La chica colgó con tanta delicadeza que apenas se escuchó un escueto chasquido.

La voz de Ivy se le quedó grabada en el oído como el susurro del mar atrapado en una concha. Las palabras habían sonado directas y sin tapujos, una niña que le pide a otra que salga a jugar. Sin embargo, también escondían el filo de algo seductor, como el azúcar de piloncillo que Aracely derretía en el chocolate caliente. Miel se encogió al pensar en las veces que Sam escuchaba esa voz mientras se agachaba entre las enredaderas de los campos de los Bonner. También en esa palabra, creyó captar un poco de la misma tristeza. La voz de Ivy coincidía con la misma mirada vacía y húmeda que había tenido junto al río. Así que hizo lo que le dijo.

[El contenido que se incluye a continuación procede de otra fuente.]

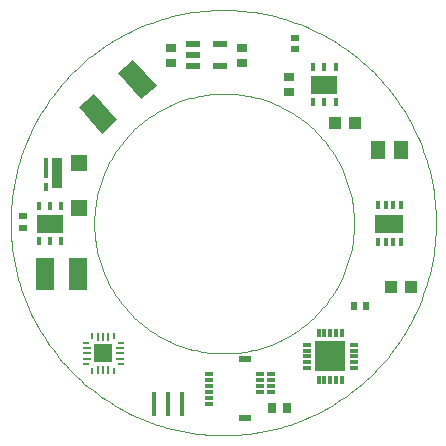
<source format=gbp>
G04 EAGLE Gerber RS-274X export*
G75*
%MOMM*%
%FSLAX35Y35*%
%LPD*%
%INsolder_paste_bottom*%
%IPPOS*%
%AMOC8*
5,1,8,0,0,1.08239X$1,22.5*%
G01*
%ADD10C,0.010000*%
%ADD11C,0.050000*%
%ADD12R,0.700000X0.900000*%
%ADD13R,1.400000X1.400000*%
%ADD14R,2.500000X2.500000*%
%ADD15R,0.300000X0.750000*%
%ADD16R,0.750000X0.300000*%
%ADD17R,2.400000X1.500000*%
%ADD18R,0.350000X0.650000*%
%ADD19R,1.300000X1.500000*%
%ADD20R,1.500000X1.500000*%
%ADD21R,0.250000X0.800000*%
%ADD22R,0.800000X0.250000*%
%ADD23R,0.550000X0.250000*%
%ADD24R,0.250000X0.550000*%
%ADD25R,0.400000X2.000000*%
%ADD26R,1.000000X1.100000*%
%ADD27R,0.700000X0.300000*%
%ADD28R,1.000000X0.600000*%
%ADD29R,3.000000X1.700000*%
%ADD30R,2.300000X1.500000*%
%ADD31R,0.460000X0.710000*%
%ADD32R,0.900000X0.700000*%
%ADD33R,0.700000X0.600000*%
%ADD34R,1.200000X0.600000*%
%ADD35R,0.650000X0.300000*%
%ADD36R,0.950000X2.500000*%
%ADD37R,0.300000X1.770000*%
%ADD38R,0.300000X0.650000*%
%ADD39R,1.600000X2.700000*%
%ADD40R,0.600000X0.700000*%


D10*
X1793375Y-42625D02*
X1793375Y57375D01*
X-1806625Y7375D02*
X-1806083Y51549D01*
X-1804457Y95697D01*
X-1801748Y139791D01*
X-1797958Y183806D01*
X-1793088Y227714D01*
X-1787143Y271490D01*
X-1780125Y315106D01*
X-1772039Y358538D01*
X-1762889Y401757D01*
X-1752681Y444739D01*
X-1741422Y487458D01*
X-1729118Y529887D01*
X-1715776Y572002D01*
X-1701404Y613777D01*
X-1686012Y655186D01*
X-1669608Y696205D01*
X-1652203Y736809D01*
X-1633806Y776974D01*
X-1614429Y816675D01*
X-1594083Y855889D01*
X-1572782Y894592D01*
X-1550536Y932760D01*
X-1527361Y970371D01*
X-1503270Y1007401D01*
X-1478278Y1043830D01*
X-1452399Y1079634D01*
X-1425649Y1114792D01*
X-1398044Y1149283D01*
X-1369601Y1183086D01*
X-1340337Y1216181D01*
X-1310270Y1248548D01*
X-1279417Y1280167D01*
X-1247798Y1311020D01*
X-1215431Y1341087D01*
X-1182336Y1370351D01*
X-1148533Y1398794D01*
X-1114042Y1426399D01*
X-1078884Y1453149D01*
X-1043080Y1479028D01*
X-1006651Y1504020D01*
X-969621Y1528111D01*
X-932010Y1551286D01*
X-893842Y1573532D01*
X-855139Y1594833D01*
X-815925Y1615179D01*
X-776224Y1634556D01*
X-736059Y1652953D01*
X-695455Y1670358D01*
X-654436Y1686762D01*
X-613027Y1702154D01*
X-571252Y1716526D01*
X-529137Y1729868D01*
X-486708Y1742172D01*
X-443989Y1753431D01*
X-401007Y1763639D01*
X-357788Y1772789D01*
X-314356Y1780875D01*
X-270740Y1787893D01*
X-226964Y1793838D01*
X-183056Y1798708D01*
X-139041Y1802498D01*
X-94947Y1805207D01*
X-50799Y1806833D01*
X-6625Y1807375D01*
X37549Y1806833D01*
X81697Y1805207D01*
X125791Y1802498D01*
X169806Y1798708D01*
X213714Y1793838D01*
X257490Y1787893D01*
X301106Y1780875D01*
X344538Y1772789D01*
X387757Y1763639D01*
X430739Y1753431D01*
X473458Y1742172D01*
X515887Y1729868D01*
X558002Y1716526D01*
X599777Y1702154D01*
X641186Y1686762D01*
X682205Y1670358D01*
X722809Y1652953D01*
X762974Y1634556D01*
X802675Y1615179D01*
X841889Y1594833D01*
X880592Y1573532D01*
X918760Y1551286D01*
X956371Y1528111D01*
X993401Y1504020D01*
X1029830Y1479028D01*
X1065634Y1453149D01*
X1100792Y1426399D01*
X1135283Y1398794D01*
X1169086Y1370351D01*
X1202181Y1341087D01*
X1234548Y1311020D01*
X1266167Y1280167D01*
X1297020Y1248548D01*
X1327087Y1216181D01*
X1356351Y1183086D01*
X1384794Y1149283D01*
X1412399Y1114792D01*
X1439149Y1079634D01*
X1465028Y1043830D01*
X1490020Y1007401D01*
X1514111Y970371D01*
X1537286Y932760D01*
X1559532Y894592D01*
X1580833Y855889D01*
X1601179Y816675D01*
X1620556Y776974D01*
X1638953Y736809D01*
X1656358Y696205D01*
X1672762Y655186D01*
X1688154Y613777D01*
X1702526Y572002D01*
X1715868Y529887D01*
X1728172Y487458D01*
X1739431Y444739D01*
X1749639Y401757D01*
X1758789Y358538D01*
X1766875Y315106D01*
X1773893Y271490D01*
X1779838Y227714D01*
X1784708Y183806D01*
X1788498Y139791D01*
X1791207Y95697D01*
X1792833Y51549D01*
X1793375Y7375D01*
X1792833Y-36799D01*
X1791207Y-80947D01*
X1788498Y-125041D01*
X1784708Y-169056D01*
X1779838Y-212964D01*
X1773893Y-256740D01*
X1766875Y-300356D01*
X1758789Y-343788D01*
X1749639Y-387007D01*
X1739431Y-429989D01*
X1728172Y-472708D01*
X1715868Y-515137D01*
X1702526Y-557252D01*
X1688154Y-599027D01*
X1672762Y-640436D01*
X1656358Y-681455D01*
X1638953Y-722059D01*
X1620556Y-762224D01*
X1601179Y-801925D01*
X1580833Y-841139D01*
X1559532Y-879842D01*
X1537286Y-918010D01*
X1514111Y-955621D01*
X1490020Y-992651D01*
X1465028Y-1029080D01*
X1439149Y-1064884D01*
X1412399Y-1100042D01*
X1384794Y-1134533D01*
X1356351Y-1168336D01*
X1327087Y-1201431D01*
X1297020Y-1233798D01*
X1266167Y-1265417D01*
X1234548Y-1296270D01*
X1202181Y-1326337D01*
X1169086Y-1355601D01*
X1135283Y-1384044D01*
X1100792Y-1411649D01*
X1065634Y-1438399D01*
X1029830Y-1464278D01*
X993401Y-1489270D01*
X956371Y-1513361D01*
X918760Y-1536536D01*
X880592Y-1558782D01*
X841889Y-1580083D01*
X802675Y-1600429D01*
X762974Y-1619806D01*
X722809Y-1638203D01*
X682205Y-1655608D01*
X641186Y-1672012D01*
X599777Y-1687404D01*
X558002Y-1701776D01*
X515887Y-1715118D01*
X473458Y-1727422D01*
X430739Y-1738681D01*
X387757Y-1748889D01*
X344538Y-1758039D01*
X301106Y-1766125D01*
X257490Y-1773143D01*
X213714Y-1779088D01*
X169806Y-1783958D01*
X125791Y-1787748D01*
X81697Y-1790457D01*
X37549Y-1792083D01*
X-6625Y-1792625D01*
X-50799Y-1792083D01*
X-94947Y-1790457D01*
X-139041Y-1787748D01*
X-183056Y-1783958D01*
X-226964Y-1779088D01*
X-270740Y-1773143D01*
X-314356Y-1766125D01*
X-357788Y-1758039D01*
X-401007Y-1748889D01*
X-443989Y-1738681D01*
X-486708Y-1727422D01*
X-529137Y-1715118D01*
X-571252Y-1701776D01*
X-613027Y-1687404D01*
X-654436Y-1672012D01*
X-695455Y-1655608D01*
X-736059Y-1638203D01*
X-776224Y-1619806D01*
X-815925Y-1600429D01*
X-855139Y-1580083D01*
X-893842Y-1558782D01*
X-932010Y-1536536D01*
X-969621Y-1513361D01*
X-1006651Y-1489270D01*
X-1043080Y-1464278D01*
X-1078884Y-1438399D01*
X-1114042Y-1411649D01*
X-1148533Y-1384044D01*
X-1182336Y-1355601D01*
X-1215431Y-1326337D01*
X-1247798Y-1296270D01*
X-1279417Y-1265417D01*
X-1310270Y-1233798D01*
X-1340337Y-1201431D01*
X-1369601Y-1168336D01*
X-1398044Y-1134533D01*
X-1425649Y-1100042D01*
X-1452399Y-1064884D01*
X-1478278Y-1029080D01*
X-1503270Y-992651D01*
X-1527361Y-955621D01*
X-1550536Y-918010D01*
X-1572782Y-879842D01*
X-1594083Y-841139D01*
X-1614429Y-801925D01*
X-1633806Y-762224D01*
X-1652203Y-722059D01*
X-1669608Y-681455D01*
X-1686012Y-640436D01*
X-1701404Y-599027D01*
X-1715776Y-557252D01*
X-1729118Y-515137D01*
X-1741422Y-472708D01*
X-1752681Y-429989D01*
X-1762889Y-387007D01*
X-1772039Y-343788D01*
X-1780125Y-300356D01*
X-1787143Y-256740D01*
X-1793088Y-212964D01*
X-1797958Y-169056D01*
X-1801748Y-125041D01*
X-1804457Y-80947D01*
X-1806083Y-36799D01*
X-1806625Y7375D01*
D11*
X-1100045Y0D02*
X-1099714Y26996D01*
X-1098720Y53977D01*
X-1097064Y80924D01*
X-1094748Y107823D01*
X-1091772Y134657D01*
X-1088139Y161410D01*
X-1083850Y188066D01*
X-1078908Y214608D01*
X-1073316Y241021D01*
X-1067078Y267289D01*
X-1060197Y293396D01*
X-1052677Y319326D01*
X-1044524Y345064D01*
X-1035741Y370594D01*
X-1026334Y395901D01*
X-1016309Y420969D01*
X-1005672Y445784D01*
X-994429Y470330D01*
X-982587Y494593D01*
X-970153Y518558D01*
X-957135Y542210D01*
X-943540Y565536D01*
X-929377Y588521D01*
X-914654Y611152D01*
X-899380Y633415D01*
X-883564Y655296D01*
X-867217Y676782D01*
X-850346Y697861D01*
X-832964Y718520D01*
X-815080Y738745D01*
X-796704Y758526D01*
X-777849Y777849D01*
X-758526Y796704D01*
X-738745Y815080D01*
X-718520Y832964D01*
X-697861Y850346D01*
X-676782Y867217D01*
X-655296Y883564D01*
X-633415Y899380D01*
X-611152Y914654D01*
X-588521Y929377D01*
X-565536Y943540D01*
X-542210Y957135D01*
X-518558Y970153D01*
X-494593Y982587D01*
X-470330Y994429D01*
X-445784Y1005672D01*
X-420969Y1016309D01*
X-395901Y1026334D01*
X-370594Y1035741D01*
X-345064Y1044524D01*
X-319326Y1052677D01*
X-293396Y1060197D01*
X-267289Y1067078D01*
X-241021Y1073316D01*
X-214608Y1078908D01*
X-188066Y1083850D01*
X-161410Y1088139D01*
X-134657Y1091772D01*
X-107823Y1094748D01*
X-80924Y1097064D01*
X-53977Y1098720D01*
X-26996Y1099714D01*
X0Y1100045D01*
X26996Y1099714D01*
X53977Y1098720D01*
X80924Y1097064D01*
X107823Y1094748D01*
X134657Y1091772D01*
X161410Y1088139D01*
X188066Y1083850D01*
X214608Y1078908D01*
X241021Y1073316D01*
X267289Y1067078D01*
X293396Y1060197D01*
X319326Y1052677D01*
X345064Y1044524D01*
X370594Y1035741D01*
X395901Y1026334D01*
X420969Y1016309D01*
X445784Y1005672D01*
X470330Y994429D01*
X494593Y982587D01*
X518558Y970153D01*
X542210Y957135D01*
X565536Y943540D01*
X588521Y929377D01*
X611152Y914654D01*
X633415Y899380D01*
X655296Y883564D01*
X676782Y867217D01*
X697861Y850346D01*
X718520Y832964D01*
X738745Y815080D01*
X758526Y796704D01*
X777849Y777849D01*
X796704Y758526D01*
X815080Y738745D01*
X832964Y718520D01*
X850346Y697861D01*
X867217Y676782D01*
X883564Y655296D01*
X899380Y633415D01*
X914654Y611152D01*
X929377Y588521D01*
X943540Y565536D01*
X957135Y542210D01*
X970153Y518558D01*
X982587Y494593D01*
X994429Y470330D01*
X1005672Y445784D01*
X1016309Y420969D01*
X1026334Y395901D01*
X1035741Y370594D01*
X1044524Y345064D01*
X1052677Y319326D01*
X1060197Y293396D01*
X1067078Y267289D01*
X1073316Y241021D01*
X1078908Y214608D01*
X1083850Y188066D01*
X1088139Y161410D01*
X1091772Y134657D01*
X1094748Y107823D01*
X1097064Y80924D01*
X1098720Y53977D01*
X1099714Y26996D01*
X1100045Y0D01*
X1099714Y-26996D01*
X1098720Y-53977D01*
X1097064Y-80924D01*
X1094748Y-107823D01*
X1091772Y-134657D01*
X1088139Y-161410D01*
X1083850Y-188066D01*
X1078908Y-214608D01*
X1073316Y-241021D01*
X1067078Y-267289D01*
X1060197Y-293396D01*
X1052677Y-319326D01*
X1044524Y-345064D01*
X1035741Y-370594D01*
X1026334Y-395901D01*
X1016309Y-420969D01*
X1005672Y-445784D01*
X994429Y-470330D01*
X982587Y-494593D01*
X970153Y-518558D01*
X957135Y-542210D01*
X943540Y-565536D01*
X929377Y-588521D01*
X914654Y-611152D01*
X899380Y-633415D01*
X883564Y-655296D01*
X867217Y-676782D01*
X850346Y-697861D01*
X832964Y-718520D01*
X815080Y-738745D01*
X796704Y-758526D01*
X777849Y-777849D01*
X758526Y-796704D01*
X738745Y-815080D01*
X718520Y-832964D01*
X697861Y-850346D01*
X676782Y-867217D01*
X655296Y-883564D01*
X633415Y-899380D01*
X611152Y-914654D01*
X588521Y-929377D01*
X565536Y-943540D01*
X542210Y-957135D01*
X518558Y-970153D01*
X494593Y-982587D01*
X470330Y-994429D01*
X445784Y-1005672D01*
X420969Y-1016309D01*
X395901Y-1026334D01*
X370594Y-1035741D01*
X345064Y-1044524D01*
X319326Y-1052677D01*
X293396Y-1060197D01*
X267289Y-1067078D01*
X241021Y-1073316D01*
X214608Y-1078908D01*
X188066Y-1083850D01*
X161410Y-1088139D01*
X134657Y-1091772D01*
X107823Y-1094748D01*
X80924Y-1097064D01*
X53977Y-1098720D01*
X26996Y-1099714D01*
X0Y-1100045D01*
X-26996Y-1099714D01*
X-53977Y-1098720D01*
X-80924Y-1097064D01*
X-107823Y-1094748D01*
X-134657Y-1091772D01*
X-161410Y-1088139D01*
X-188066Y-1083850D01*
X-214608Y-1078908D01*
X-241021Y-1073316D01*
X-267289Y-1067078D01*
X-293396Y-1060197D01*
X-319326Y-1052677D01*
X-345064Y-1044524D01*
X-370594Y-1035741D01*
X-395901Y-1026334D01*
X-420969Y-1016309D01*
X-445784Y-1005672D01*
X-470330Y-994429D01*
X-494593Y-982587D01*
X-518558Y-970153D01*
X-542210Y-957135D01*
X-565536Y-943540D01*
X-588521Y-929377D01*
X-611152Y-914654D01*
X-633415Y-899380D01*
X-655296Y-883564D01*
X-676782Y-867217D01*
X-697861Y-850346D01*
X-718520Y-832964D01*
X-738745Y-815080D01*
X-758526Y-796704D01*
X-777849Y-777849D01*
X-796704Y-758526D01*
X-815080Y-738745D01*
X-832964Y-718520D01*
X-850346Y-697861D01*
X-867217Y-676782D01*
X-883564Y-655296D01*
X-899380Y-633415D01*
X-914654Y-611152D01*
X-929377Y-588521D01*
X-943540Y-565536D01*
X-957135Y-542210D01*
X-970153Y-518558D01*
X-982587Y-494593D01*
X-994429Y-470330D01*
X-1005672Y-445784D01*
X-1016309Y-420969D01*
X-1026334Y-395901D01*
X-1035741Y-370594D01*
X-1044524Y-345064D01*
X-1052677Y-319326D01*
X-1060197Y-293396D01*
X-1067078Y-267289D01*
X-1073316Y-241021D01*
X-1078908Y-214608D01*
X-1083850Y-188066D01*
X-1088139Y-161410D01*
X-1091772Y-134657D01*
X-1094748Y-107823D01*
X-1097064Y-80924D01*
X-1098720Y-53977D01*
X-1099714Y-26996D01*
X-1100045Y0D01*
D12*
X405000Y-1565000D03*
X535000Y-1565000D03*
D13*
X-1225000Y135000D03*
X-1225000Y515000D03*
D14*
X900000Y-1125000D03*
D15*
X1000000Y-925000D03*
X950000Y-925000D03*
X900000Y-925000D03*
X850000Y-925000D03*
X800000Y-925000D03*
X800000Y-1325000D03*
X850000Y-1325000D03*
X900000Y-1325000D03*
X950000Y-1325000D03*
X1000000Y-1325000D03*
D16*
X700000Y-1225000D03*
X700000Y-1175000D03*
X700000Y-1125000D03*
X700000Y-1075000D03*
X700000Y-1025000D03*
X1100000Y-1025000D03*
X1100000Y-1075000D03*
X1100000Y-1125000D03*
X1100000Y-1175000D03*
X1100000Y-1225000D03*
D17*
X1400000Y0D03*
D18*
X1497500Y-155000D03*
X1432500Y-155000D03*
X1367500Y-155000D03*
X1302500Y-155000D03*
X1497500Y155000D03*
X1432500Y155000D03*
X1367500Y155000D03*
X1302500Y155000D03*
D19*
X1305000Y625000D03*
X1495000Y625000D03*
D20*
X-1025000Y-1100000D03*
D21*
X-980000Y-960000D03*
X-1025000Y-960000D03*
X-1070000Y-960000D03*
X-980000Y-1240000D03*
X-1025000Y-1240000D03*
X-1070000Y-1240000D03*
D22*
X-1160000Y-1145000D03*
X-1160000Y-1100000D03*
X-1160000Y-1055000D03*
X-885000Y-1145000D03*
X-885000Y-1100000D03*
X-885000Y-1055000D03*
D23*
X-873000Y-1190000D03*
D24*
X-935000Y-1252000D03*
X-935000Y-948000D03*
D23*
X-873000Y-1010000D03*
D24*
X-1115000Y-948000D03*
X-1115000Y-1252000D03*
D23*
X-1173000Y-1190000D03*
X-1173000Y-1010000D03*
D25*
X-595000Y-1525000D03*
X-475000Y-1525000D03*
X-355000Y-1525000D03*
D26*
X1411000Y-537000D03*
X1581000Y-537000D03*
D27*
X-127000Y-1425000D03*
X-127000Y-1375000D03*
X-127000Y-1325000D03*
X-127000Y-1475000D03*
X-127000Y-1525000D03*
X-127000Y-1275000D03*
D28*
X173000Y-1150000D03*
X173000Y-1650000D03*
D29*
G36*
X-699663Y1050712D02*
X-896875Y1276780D01*
X-768769Y1388534D01*
X-571557Y1162466D01*
X-699663Y1050712D01*
G37*
G36*
X-1031231Y761466D02*
X-1228443Y987534D01*
X-1100337Y1099288D01*
X-903125Y873220D01*
X-1031231Y761466D01*
G37*
D30*
X850000Y1175000D03*
D31*
X756000Y1323000D03*
X850000Y1323000D03*
X944000Y1323000D03*
X850000Y1027000D03*
X945000Y1027000D03*
X755000Y1027000D03*
D26*
X940000Y850000D03*
X1110000Y850000D03*
D32*
X550000Y1110000D03*
X550000Y1240000D03*
D33*
X600000Y1475000D03*
X600000Y1575000D03*
D32*
X-450000Y1490000D03*
X-450000Y1360000D03*
X150000Y1490000D03*
X150000Y1360000D03*
D34*
X-265000Y1425000D03*
X-265000Y1330000D03*
X-265000Y1520000D03*
X-35000Y1520000D03*
X-35000Y1330000D03*
D35*
X400000Y-1275000D03*
X400000Y-1325000D03*
X400000Y-1375000D03*
X400000Y-1425000D03*
X300000Y-1425000D03*
X300000Y-1375000D03*
X300000Y-1325000D03*
X300000Y-1275000D03*
D36*
X-1417440Y424595D03*
D37*
X-1510000Y471280D03*
D38*
X-1509660Y312390D03*
D39*
X-1515000Y-425000D03*
X-1235000Y-425000D03*
D30*
X-1475000Y0D03*
D31*
X-1381000Y-148000D03*
X-1475000Y-148000D03*
X-1569000Y-148000D03*
X-1475000Y148000D03*
X-1570000Y148000D03*
X-1380000Y148000D03*
D33*
X-1700000Y-40000D03*
X-1700000Y60000D03*
D40*
X1200000Y-700000D03*
X1100000Y-700000D03*
M02*

</source>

Si a nadie en el pueblo le hubiera importado lo que le ocurriera a Miel, todavía seguiría con los ojos desorbitados, escondida en la maleza donde había caído la vieja torre de agua, o en casa de Sam, con su madre preguntándose qué hacer con ella. Ir era lo mínimo que podía hacer, aunque las Bonner y la casa misma en la que vivían la asustaran. Las hermanas hablaban con tan poca gente fuera de esa casa que la petición de Ivy parecía un honor, y peligrosa de rechazar.